» ESERCIZIO DA SVOLGERE
Disponi in una lista JSON di stringhe, una per riga, il tratto dei dati che si apre con la riga contenente "What is the greatest value displayed?" e si chiude con quella contenente "Approximately how many", entrambe comprese. Tralascia le righe vuote e le immagini.

------------------------

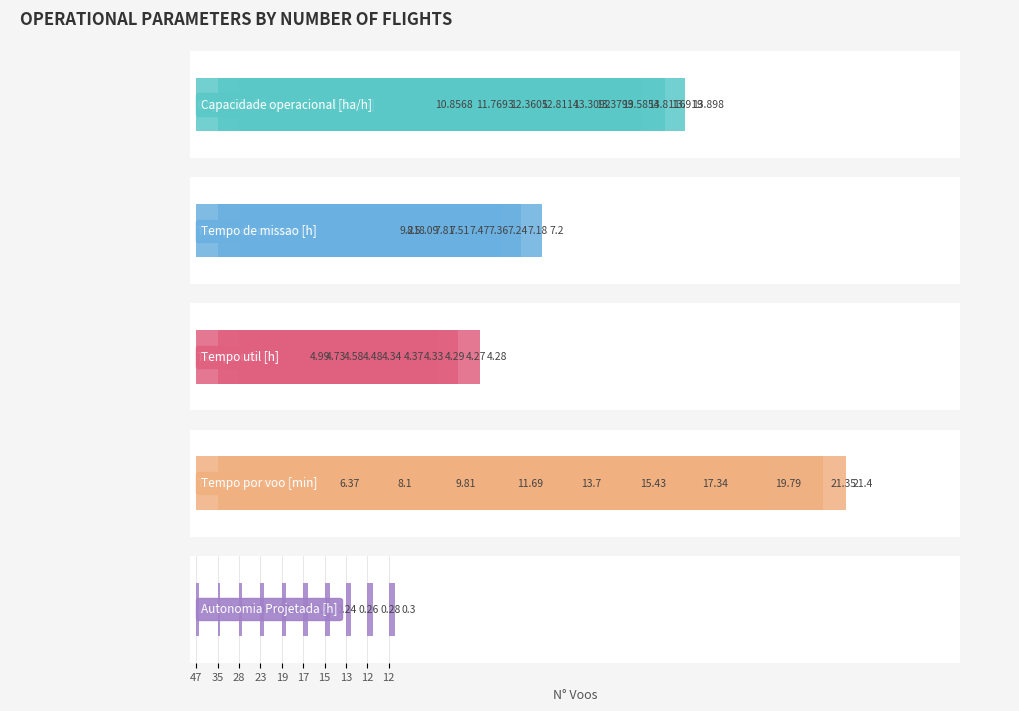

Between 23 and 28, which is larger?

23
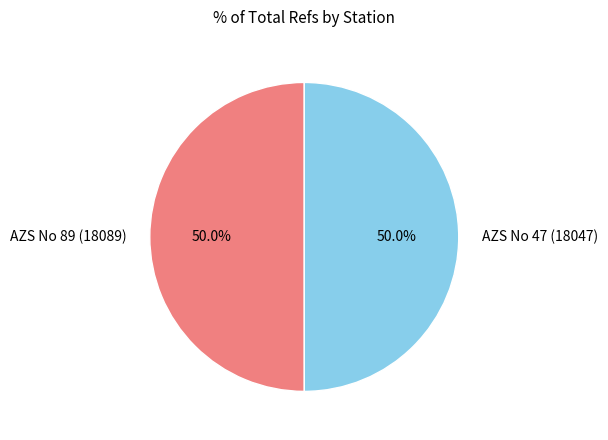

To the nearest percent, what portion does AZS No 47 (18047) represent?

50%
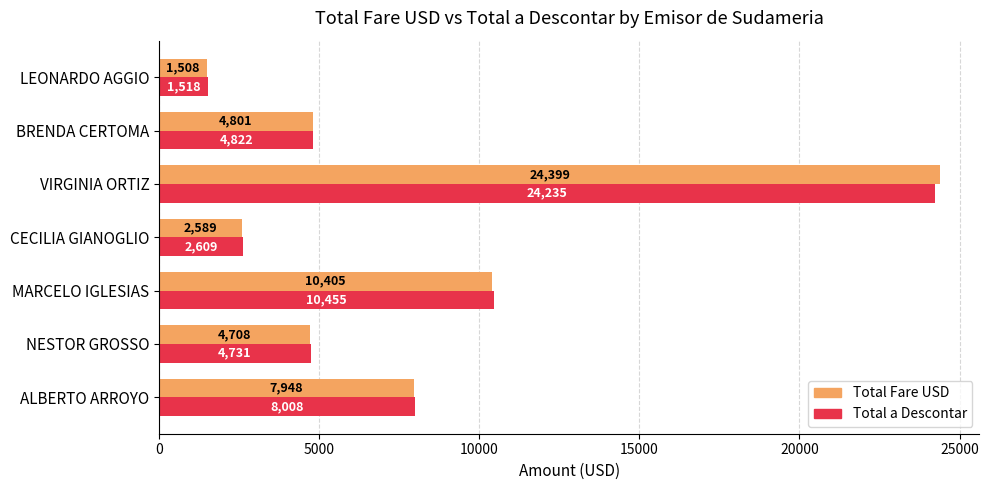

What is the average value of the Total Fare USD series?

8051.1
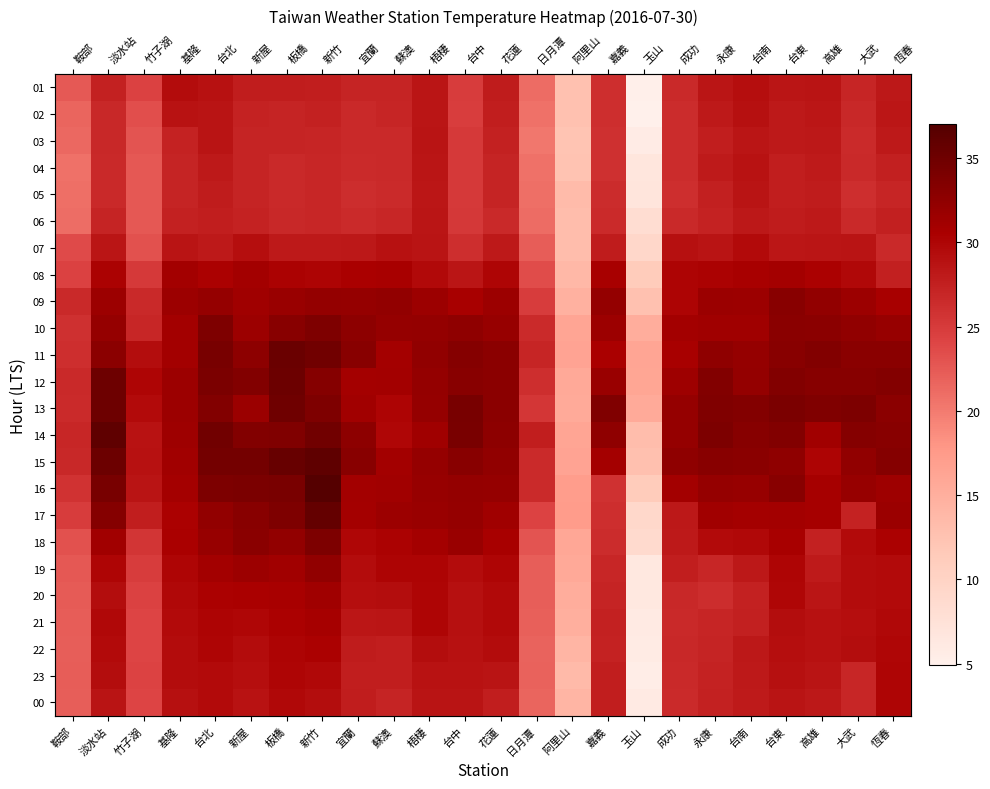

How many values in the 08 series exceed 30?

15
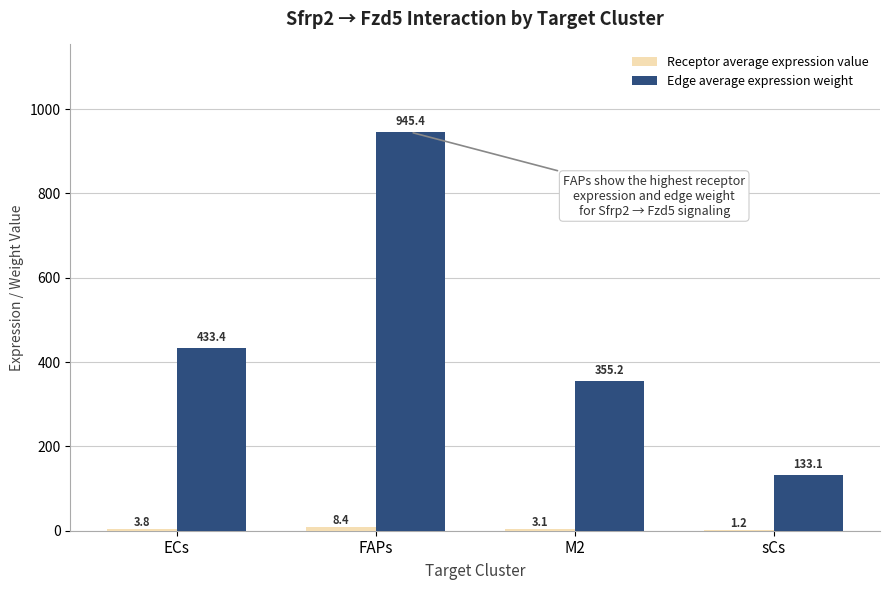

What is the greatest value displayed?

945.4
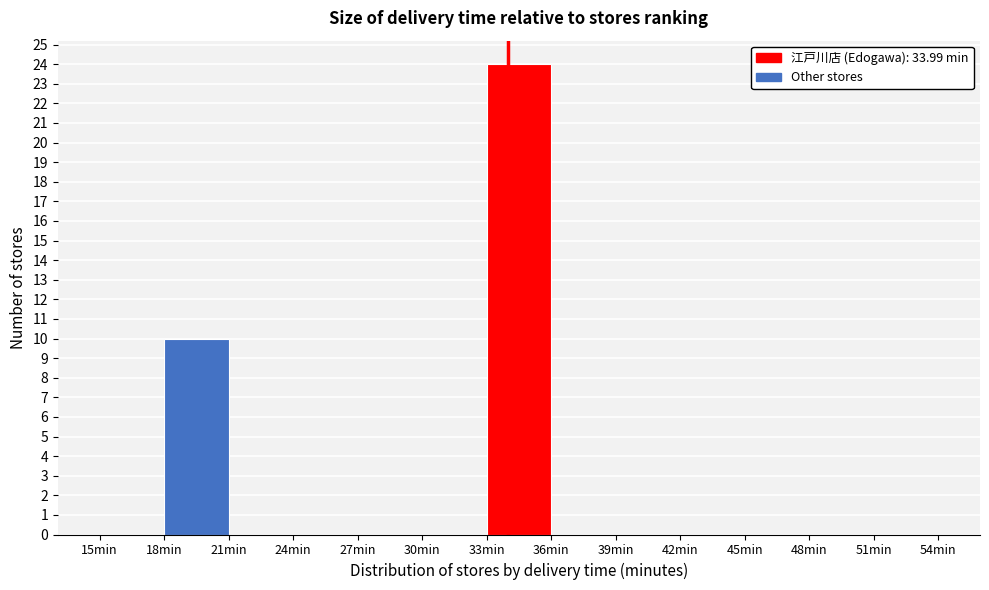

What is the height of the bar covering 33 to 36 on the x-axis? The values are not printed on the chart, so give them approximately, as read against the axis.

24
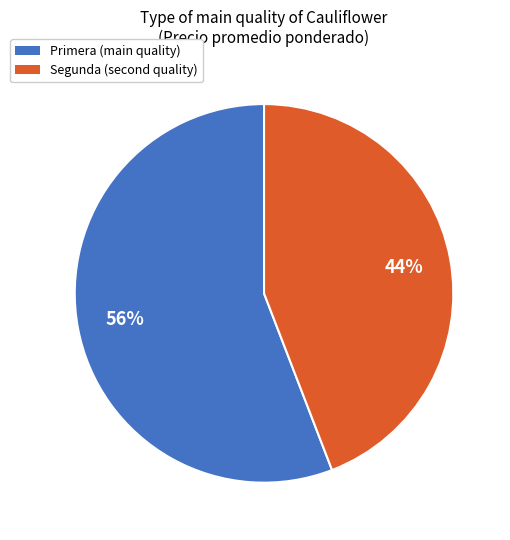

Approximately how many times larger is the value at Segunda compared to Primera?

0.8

------------------------

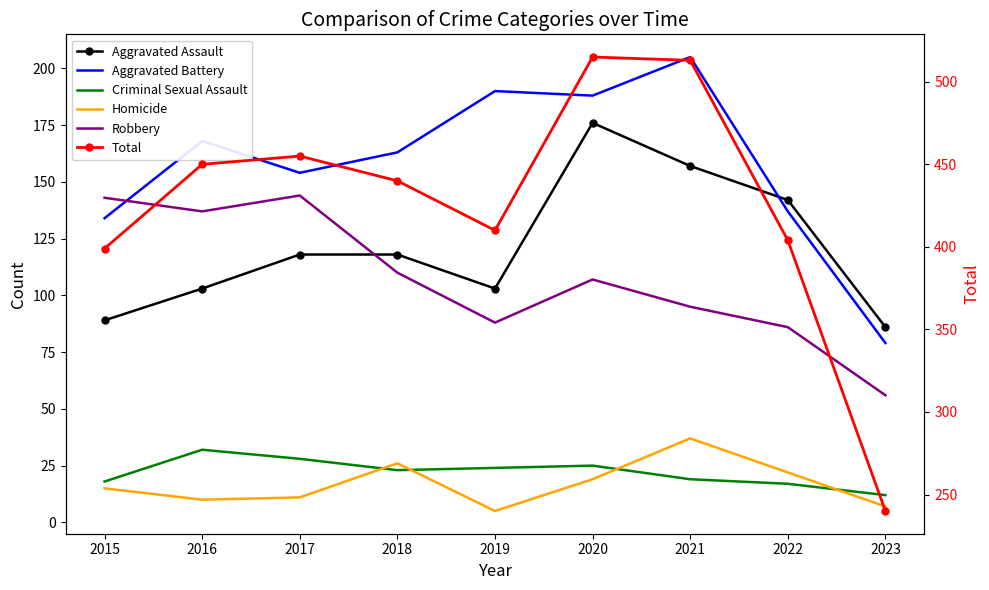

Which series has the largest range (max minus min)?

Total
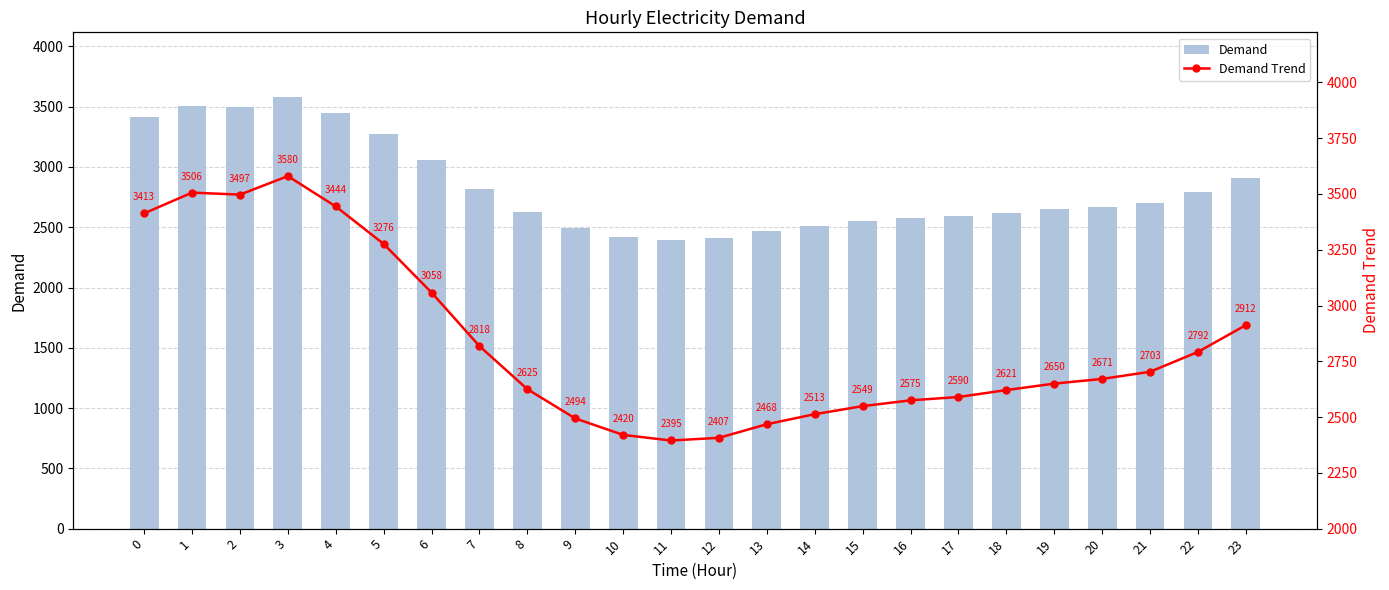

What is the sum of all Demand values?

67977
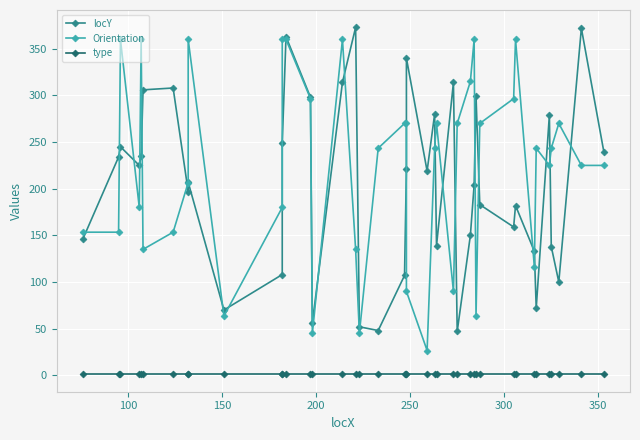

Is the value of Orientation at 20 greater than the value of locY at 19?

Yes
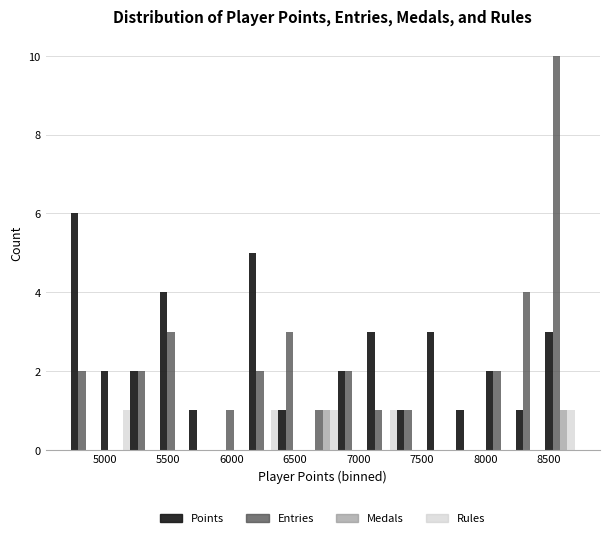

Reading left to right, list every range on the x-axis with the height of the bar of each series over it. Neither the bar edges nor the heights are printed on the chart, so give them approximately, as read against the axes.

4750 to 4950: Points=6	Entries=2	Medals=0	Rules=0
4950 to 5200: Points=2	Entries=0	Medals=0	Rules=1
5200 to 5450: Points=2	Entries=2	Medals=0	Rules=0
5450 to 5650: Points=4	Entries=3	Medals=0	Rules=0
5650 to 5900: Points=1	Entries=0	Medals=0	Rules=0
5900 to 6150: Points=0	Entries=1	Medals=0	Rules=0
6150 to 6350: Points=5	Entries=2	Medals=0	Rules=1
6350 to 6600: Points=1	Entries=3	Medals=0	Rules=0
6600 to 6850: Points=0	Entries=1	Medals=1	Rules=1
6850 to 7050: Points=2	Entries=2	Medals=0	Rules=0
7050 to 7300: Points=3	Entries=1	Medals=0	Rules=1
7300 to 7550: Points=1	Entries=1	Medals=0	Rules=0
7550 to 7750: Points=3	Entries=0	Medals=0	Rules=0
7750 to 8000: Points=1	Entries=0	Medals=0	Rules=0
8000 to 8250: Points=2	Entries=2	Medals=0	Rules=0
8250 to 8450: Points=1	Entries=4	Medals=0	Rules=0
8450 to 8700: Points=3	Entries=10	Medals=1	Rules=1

------------------------

» LA TUA RISPOSTA
[
  "What is the greatest value displayed?",
  "945.4",
  "What is the height of the bar covering 33 to 36 on the x-axis? The values are not printed on the chart, so give them approximately, as read against the axis.",
  "24",
  "Approximately how many times larger is the value at Segunda compared to Primera?"
]